Data provided Block Start

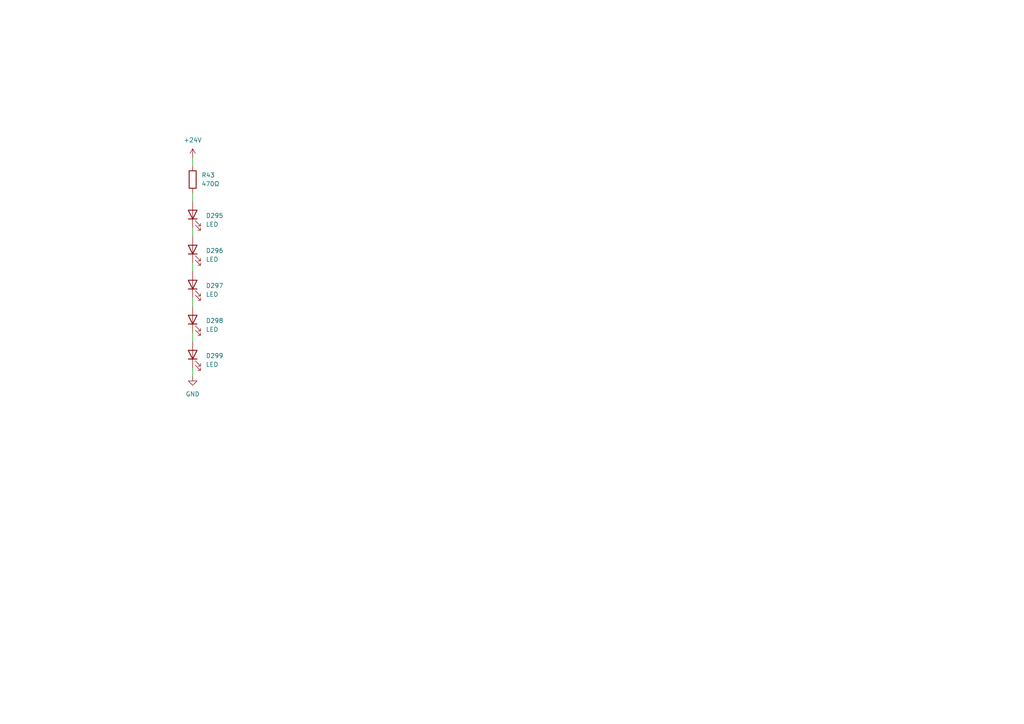
<source format=kicad_sch>
(kicad_sch (version 20211123) (generator eeschema)

  (uuid e5cfbfdf-3f5b-43a0-aa36-b3c2b9d326e4)

  (paper "A4")

  


  (wire (pts (xy 55.88 66.04) (xy 55.88 68.58))
    (stroke (width 0) (type default) (color 0 0 0 0))
    (uuid 0f6a38b0-2077-4752-b3fe-13d6a48ba118)
  )
  (wire (pts (xy 55.88 45.72) (xy 55.88 48.26))
    (stroke (width 0) (type default) (color 0 0 0 0))
    (uuid 2147483d-e08b-45da-8504-e8443136283a)
  )
  (wire (pts (xy 55.88 86.36) (xy 55.88 88.9))
    (stroke (width 0) (type default) (color 0 0 0 0))
    (uuid 43da6cdf-5543-42b4-aff5-51663f7a4c1d)
  )
  (wire (pts (xy 55.88 106.68) (xy 55.88 109.22))
    (stroke (width 0) (type default) (color 0 0 0 0))
    (uuid 4e1f84d8-7a12-4ba3-a7d1-22955b482dbe)
  )
  (wire (pts (xy 55.88 76.2) (xy 55.88 78.74))
    (stroke (width 0) (type default) (color 0 0 0 0))
    (uuid 7e5001bb-6879-4375-ab89-3eaf6bd62895)
  )
  (wire (pts (xy 55.88 55.88) (xy 55.88 58.42))
    (stroke (width 0) (type default) (color 0 0 0 0))
    (uuid 987a098d-e142-40e0-a4e2-7a7924076d85)
  )
  (wire (pts (xy 55.88 96.52) (xy 55.88 99.06))
    (stroke (width 0) (type default) (color 0 0 0 0))
    (uuid a8c0db4f-6840-4246-80ae-fa77ed69b61d)
  )

  (symbol (lib_id "Device:LED") (at 55.88 102.87 90) (unit 1)
    (in_bom yes) (on_board yes) (fields_autoplaced)
    (uuid 159c83fe-8d4c-45a6-847d-3ae83407ec2e)
    (property "Reference" "D299" (id 0) (at 59.69 103.1874 90)
      (effects (font (size 1.27 1.27)) (justify right))
    )
    (property "Value" "LED" (id 1) (at 59.69 105.7274 90)
      (effects (font (size 1.27 1.27)) (justify right))
    )
    (property "Footprint" "LED_THT:LED_D5.0mm_Clear" (id 2) (at 55.88 102.87 0)
      (effects (font (size 1.27 1.27)) hide)
    )
    (property "Datasheet" "./datasheets/F70R3b6kjHcLUcQH3Q.pdf" (id 3) (at 55.88 102.87 0)
      (effects (font (size 1.27 1.27)) hide)
    )
    (pin "1" (uuid a28d3de7-85bf-4deb-a78c-873fb53ce10e))
    (pin "2" (uuid 0ab0a425-91a3-428d-b601-b94aeeaf6cb0))
  )

  (symbol (lib_id "power:+24V") (at 55.88 45.72 0) (unit 1)
    (in_bom yes) (on_board yes) (fields_autoplaced)
    (uuid 1f1aba5f-952f-4041-b989-70806cc5e0bb)
    (property "Reference" "#PWR088" (id 0) (at 55.88 49.53 0)
      (effects (font (size 1.27 1.27)) hide)
    )
    (property "Value" "+24V" (id 1) (at 55.88 40.64 0))
    (property "Footprint" "" (id 2) (at 55.88 45.72 0)
      (effects (font (size 1.27 1.27)) hide)
    )
    (property "Datasheet" "" (id 3) (at 55.88 45.72 0)
      (effects (font (size 1.27 1.27)) hide)
    )
    (pin "1" (uuid 9b34126c-4f91-41af-a811-06ac1005809e))
  )

  (symbol (lib_id "Device:LED") (at 55.88 72.39 90) (unit 1)
    (in_bom yes) (on_board yes) (fields_autoplaced)
    (uuid 51d4b567-516f-4dc4-bc4c-8114850c432e)
    (property "Reference" "D296" (id 0) (at 59.69 72.7074 90)
      (effects (font (size 1.27 1.27)) (justify right))
    )
    (property "Value" "LED" (id 1) (at 59.69 75.2474 90)
      (effects (font (size 1.27 1.27)) (justify right))
    )
    (property "Footprint" "LED_THT:LED_D5.0mm_Clear" (id 2) (at 55.88 72.39 0)
      (effects (font (size 1.27 1.27)) hide)
    )
    (property "Datasheet" "./datasheets/F70R3b6kjHcLUcQH3Q.pdf" (id 3) (at 55.88 72.39 0)
      (effects (font (size 1.27 1.27)) hide)
    )
    (pin "1" (uuid bfecb19f-4d0a-453b-a6de-24627f2b701c))
    (pin "2" (uuid c690ceba-6732-4d3e-bac5-ba15312f5f74))
  )

  (symbol (lib_id "power:GND") (at 55.88 109.22 0) (unit 1)
    (in_bom yes) (on_board yes) (fields_autoplaced)
    (uuid 5850b2f6-07c1-4694-8650-4e4b3dede0ac)
    (property "Reference" "#PWR089" (id 0) (at 55.88 115.57 0)
      (effects (font (size 1.27 1.27)) hide)
    )
    (property "Value" "GND" (id 1) (at 55.88 114.3 0))
    (property "Footprint" "" (id 2) (at 55.88 109.22 0)
      (effects (font (size 1.27 1.27)) hide)
    )
    (property "Datasheet" "" (id 3) (at 55.88 109.22 0)
      (effects (font (size 1.27 1.27)) hide)
    )
    (pin "1" (uuid 25c32d85-7eb7-45fd-a2ba-036dc8522cc0))
  )

  (symbol (lib_id "Device:LED") (at 55.88 82.55 90) (unit 1)
    (in_bom yes) (on_board yes) (fields_autoplaced)
    (uuid 61f09434-5ebb-4e57-851d-79d9648e1935)
    (property "Reference" "D297" (id 0) (at 59.69 82.8674 90)
      (effects (font (size 1.27 1.27)) (justify right))
    )
    (property "Value" "LED" (id 1) (at 59.69 85.4074 90)
      (effects (font (size 1.27 1.27)) (justify right))
    )
    (property "Footprint" "LED_THT:LED_D5.0mm_Clear" (id 2) (at 55.88 82.55 0)
      (effects (font (size 1.27 1.27)) hide)
    )
    (property "Datasheet" "./datasheets/F70R3b6kjHcLUcQH3Q.pdf" (id 3) (at 55.88 82.55 0)
      (effects (font (size 1.27 1.27)) hide)
    )
    (pin "1" (uuid d7142d82-deb3-4c3e-9d1e-aa9c430be8b2))
    (pin "2" (uuid aebc8013-7723-45e3-a686-d0a945c928fe))
  )

  (symbol (lib_id "Device:LED") (at 55.88 92.71 90) (unit 1)
    (in_bom yes) (on_board yes) (fields_autoplaced)
    (uuid 9f0d75c3-4341-4347-a3a1-da16b3d50f28)
    (property "Reference" "D298" (id 0) (at 59.69 93.0274 90)
      (effects (font (size 1.27 1.27)) (justify right))
    )
    (property "Value" "LED" (id 1) (at 59.69 95.5674 90)
      (effects (font (size 1.27 1.27)) (justify right))
    )
    (property "Footprint" "LED_THT:LED_D5.0mm_Clear" (id 2) (at 55.88 92.71 0)
      (effects (font (size 1.27 1.27)) hide)
    )
    (property "Datasheet" "./datasheets/F70R3b6kjHcLUcQH3Q.pdf" (id 3) (at 55.88 92.71 0)
      (effects (font (size 1.27 1.27)) hide)
    )
    (pin "1" (uuid 8acf7fa6-fef5-4aca-a9ea-bdbfc62c6e56))
    (pin "2" (uuid 45fadf05-7b4c-40b0-b18a-5b897c938f7f))
  )

  (symbol (lib_id "Device:LED") (at 55.88 62.23 90) (unit 1)
    (in_bom yes) (on_board yes) (fields_autoplaced)
    (uuid f350c65c-8991-434c-930e-b61a25b6d919)
    (property "Reference" "D295" (id 0) (at 59.69 62.5474 90)
      (effects (font (size 1.27 1.27)) (justify right))
    )
    (property "Value" "LED" (id 1) (at 59.69 65.0874 90)
      (effects (font (size 1.27 1.27)) (justify right))
    )
    (property "Footprint" "LED_THT:LED_D5.0mm_Clear" (id 2) (at 55.88 62.23 0)
      (effects (font (size 1.27 1.27)) hide)
    )
    (property "Datasheet" "./datasheets/F70R3b6kjHcLUcQH3Q.pdf" (id 3) (at 55.88 62.23 0)
      (effects (font (size 1.27 1.27)) hide)
    )
    (pin "1" (uuid 77ad56c9-05ee-445a-8fc9-e6d4b8184544))
    (pin "2" (uuid c54c7b99-bc3a-4285-8fd0-e40fdbd01404))
  )

  (symbol (lib_id "Device:R") (at 55.88 52.07 0) (unit 1)
    (in_bom yes) (on_board yes) (fields_autoplaced)
    (uuid f46e541d-7fe7-43a8-a6f0-f12c9382b3c8)
    (property "Reference" "R43" (id 0) (at 58.42 50.7999 0)
      (effects (font (size 1.27 1.27)) (justify left))
    )
    (property "Value" "470Ω" (id 1) (at 58.42 53.3399 0)
      (effects (font (size 1.27 1.27)) (justify left))
    )
    (property "Footprint" "Resistor_THT:R_Axial_DIN0207_L6.3mm_D2.5mm_P15.24mm_Horizontal" (id 2) (at 54.102 52.07 90)
      (effects (font (size 1.27 1.27)) hide)
    )
    (property "Datasheet" "./datasheets/Yageo_LR_MFR_1-1714151.pdf" (id 3) (at 55.88 52.07 0)
      (effects (font (size 1.27 1.27)) hide)
    )
    (property "Mouser No" "603-MFR-25FTE52-470R" (id 4) (at 55.88 52.07 0)
      (effects (font (size 1.27 1.27)) hide)
    )
    (property "Mfr. No" "MFR-25FTE52-470R" (id 5) (at 55.88 52.07 0)
      (effects (font (size 1.27 1.27)) hide)
    )
    (pin "1" (uuid 5bfa4222-e93b-4a83-b724-ff197cd0a284))
    (pin "2" (uuid 6b7db7f2-17a0-48fd-89b7-8c55128fcf1c))
  )
)

</source>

Data provided Block End

=== Task details ===
Retype exactly, please, each line from the line that contains "2) (at 55.88 62.23 0)" through the last line of the entries above, with nothing added.

=== Your response ===
    (property "Footprint" "LED_THT:LED_D5.0mm_Clear" (id 2) (at 55.88 62.23 0)
      (effects (font (size 1.27 1.27)) hide)
    )
    (property "Datasheet" "./datasheets/F70R3b6kjHcLUcQH3Q.pdf" (id 3) (at 55.88 62.23 0)
      (effects (font (size 1.27 1.27)) hide)
    )
    (pin "1" (uuid 77ad56c9-05ee-445a-8fc9-e6d4b8184544))
    (pin "2" (uuid c54c7b99-bc3a-4285-8fd0-e40fdbd01404))
  )

  (symbol (lib_id "Device:R") (at 55.88 52.07 0) (unit 1)
    (in_bom yes) (on_board yes) (fields_autoplaced)
    (uuid f46e541d-7fe7-43a8-a6f0-f12c9382b3c8)
    (property "Reference" "R43" (id 0) (at 58.42 50.7999 0)
      (effects (font (size 1.27 1.27)) (justify left))
    )
    (property "Value" "470Ω" (id 1) (at 58.42 53.3399 0)
      (effects (font (size 1.27 1.27)) (justify left))
    )
    (property "Footprint" "Resistor_THT:R_Axial_DIN0207_L6.3mm_D2.5mm_P15.24mm_Horizontal" (id 2) (at 54.102 52.07 90)
      (effects (font (size 1.27 1.27)) hide)
    )
    (property "Datasheet" "./datasheets/Yageo_LR_MFR_1-1714151.pdf" (id 3) (at 55.88 52.07 0)
      (effects (font (size 1.27 1.27)) hide)
    )
    (property "Mouser No" "603-MFR-25FTE52-470R" (id 4) (at 55.88 52.07 0)
      (effects (font (size 1.27 1.27)) hide)
    )
    (property "Mfr. No" "MFR-25FTE52-470R" (id 5) (at 55.88 52.07 0)
      (effects (font (size 1.27 1.27)) hide)
    )
    (pin "1" (uuid 5bfa4222-e93b-4a83-b724-ff197cd0a284))
    (pin "2" (uuid 6b7db7f2-17a0-48fd-89b7-8c55128fcf1c))
  )
)

</source>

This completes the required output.